■ SOURCE DOCUMENT ■
§ §

The English Language and Creative Writing MA allows you to explore the interconnections between your knowledge of how language is used and produced, and your literary compositions. It will provide you with a thorough understanding of the linguistic features of English from a wide range of perspectives (theoretical and applied, synchronic and diachronic), as well as leading you to explore the writing process across genres and to take the city of London as one of your main sources of inspiration. The MA will equip you with the intellectual perspectives and the scholarly skills that will prepare you to conduct independent research, and will offer you many opportunities to network with other writers, agents, TV producers and performance poets.
The English Language and Creative Writing MA is suitable for students who have taken English language, literature and/or creative writing modules at undergraduate level, and others with experience in these fields. It is of particular interest to those wishing to pursue further study, and those aiming to apply their knowledge of language and the writing process in their careers.
If pursuing the degree full-time, you will study 180 credits in one academic year; if part-time, you will normally complete 180 credits in two academic years. You will study three or four core modules (including a 60-credit dissertation on a topic of English language or a creative writing project), as well as two modules from the list of options. The core module English Language in Use will help you acquire the scholarly tools necessary for the stylistic interpretation of literary and non-literary texts, while the modules Tales of the City and Conflict and the City invite you to explore the writing process in connection with prose and dramatic texts.

§ §

In the MA course description, how many credits is the dissertation worth?

■ EXTRACTED INFORMATION ■
§ §

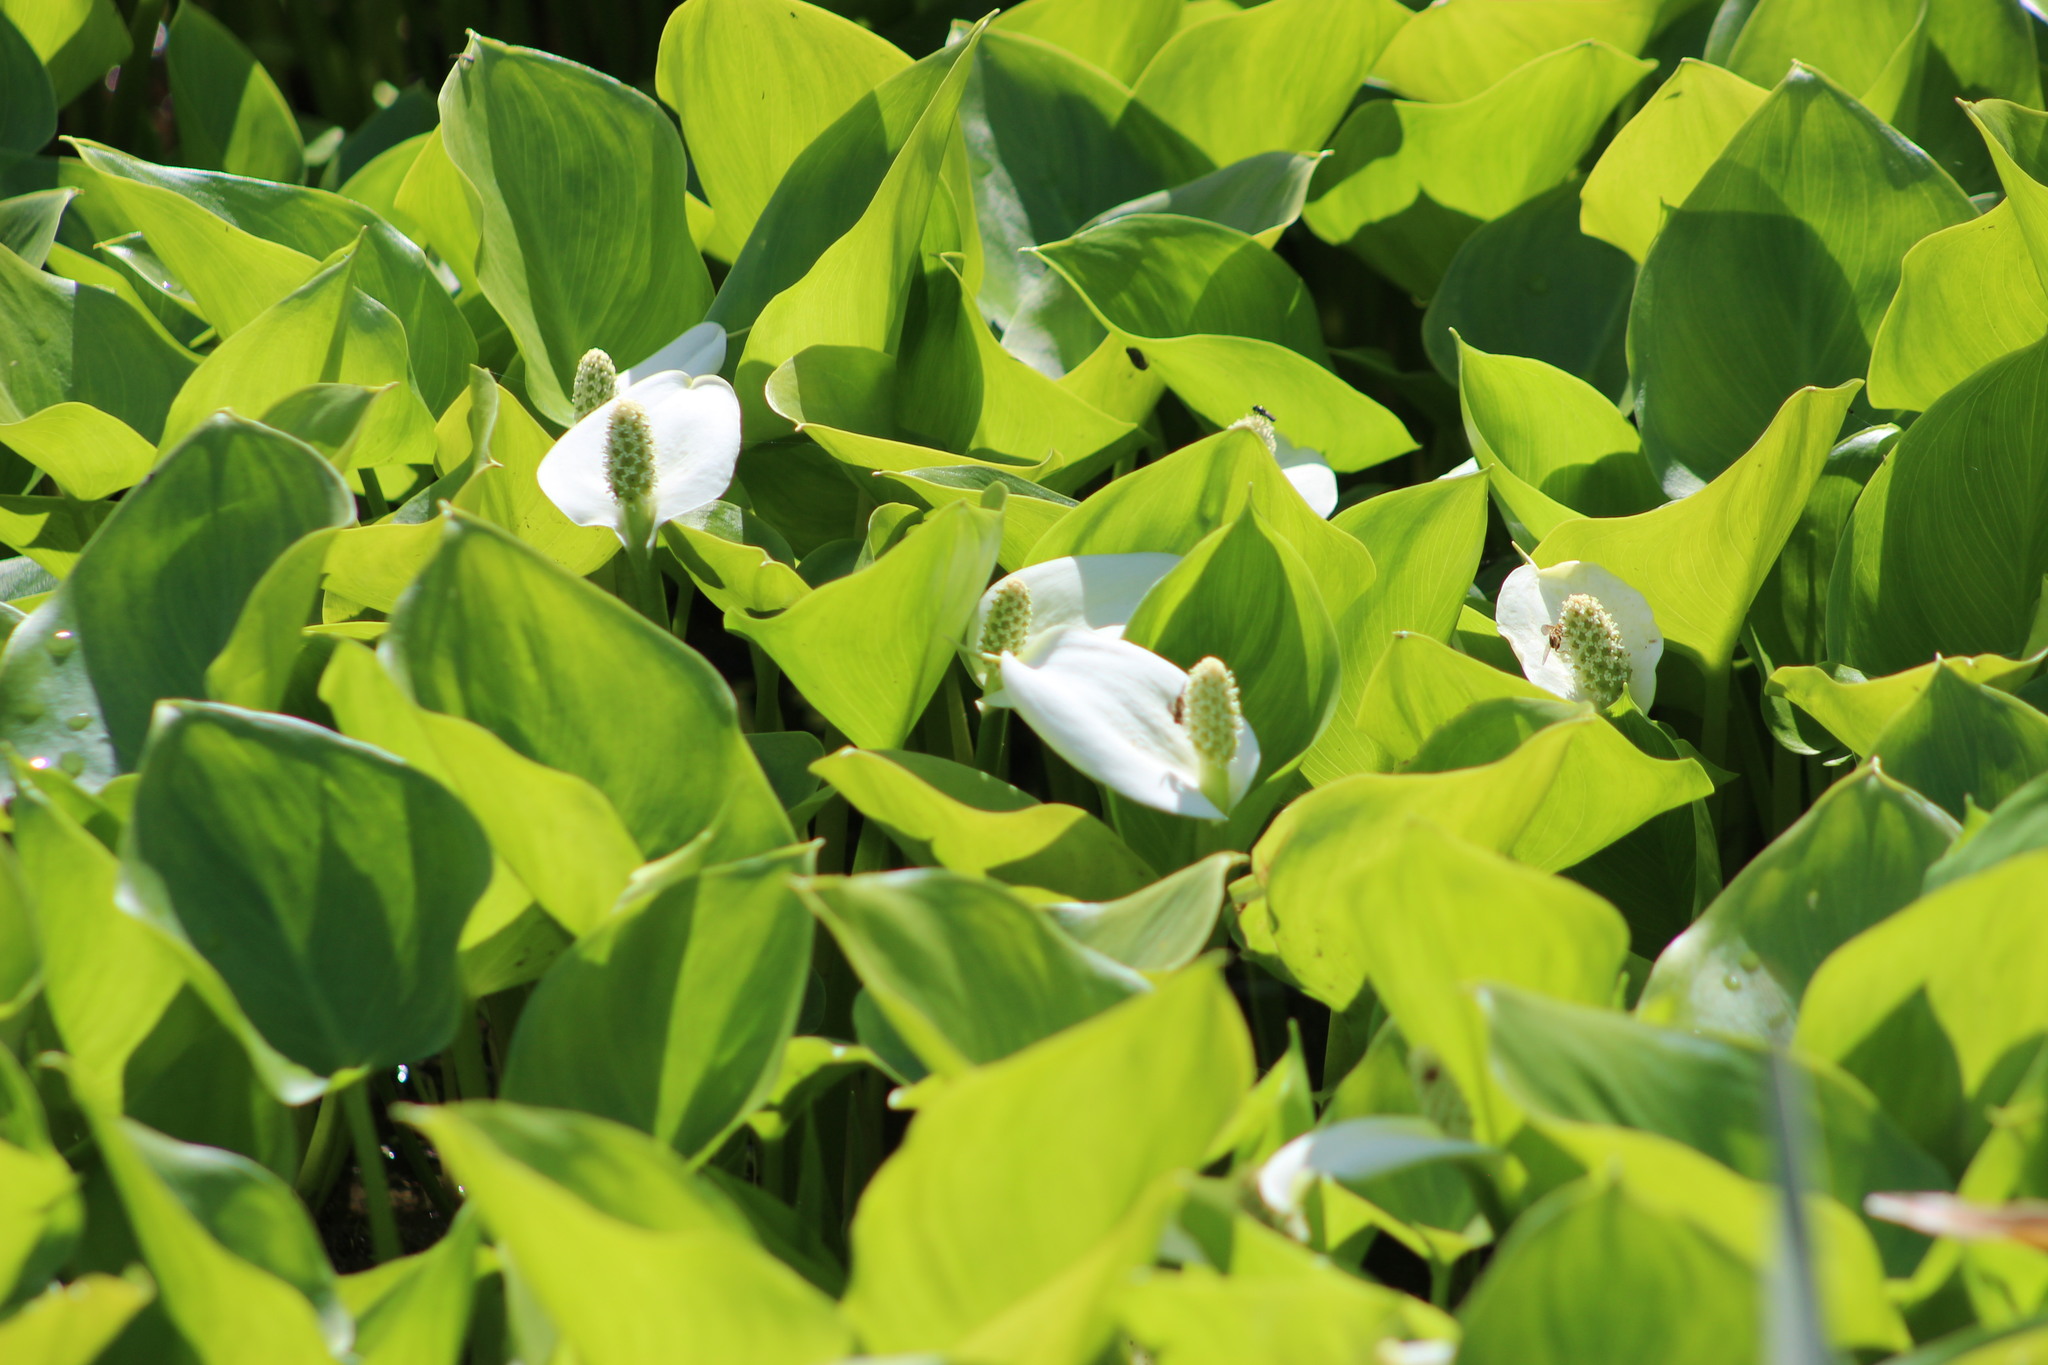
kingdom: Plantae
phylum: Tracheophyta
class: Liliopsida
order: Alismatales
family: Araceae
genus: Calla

§ §

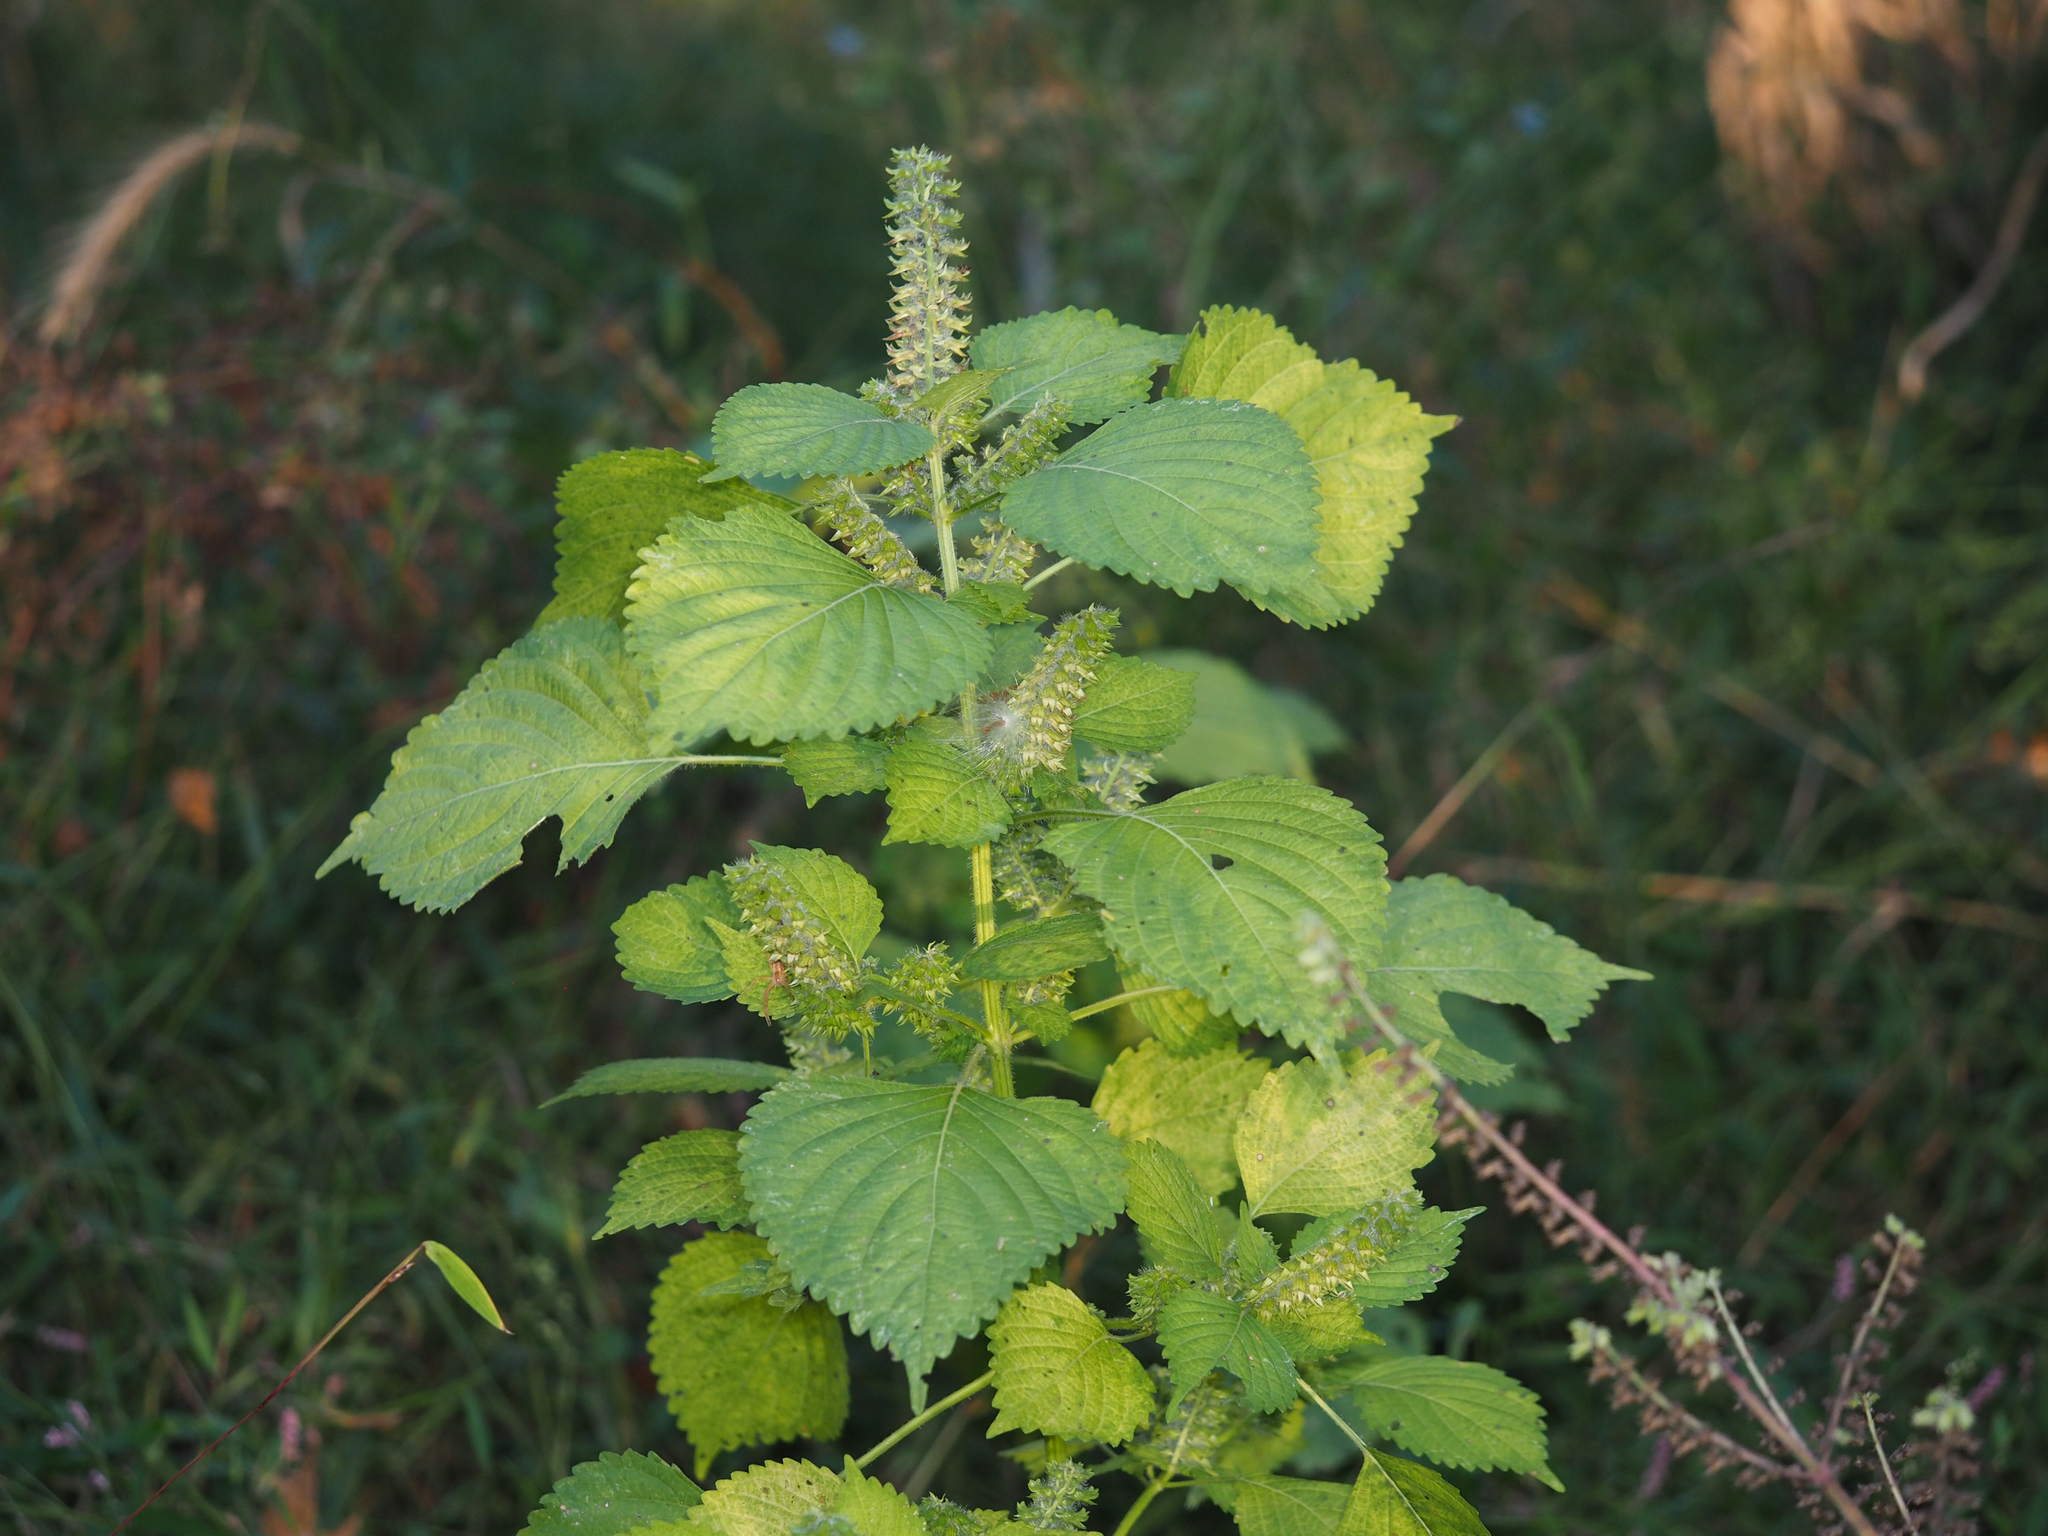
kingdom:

§ §

■ WRITTEN RESPONSE ■
60 credits.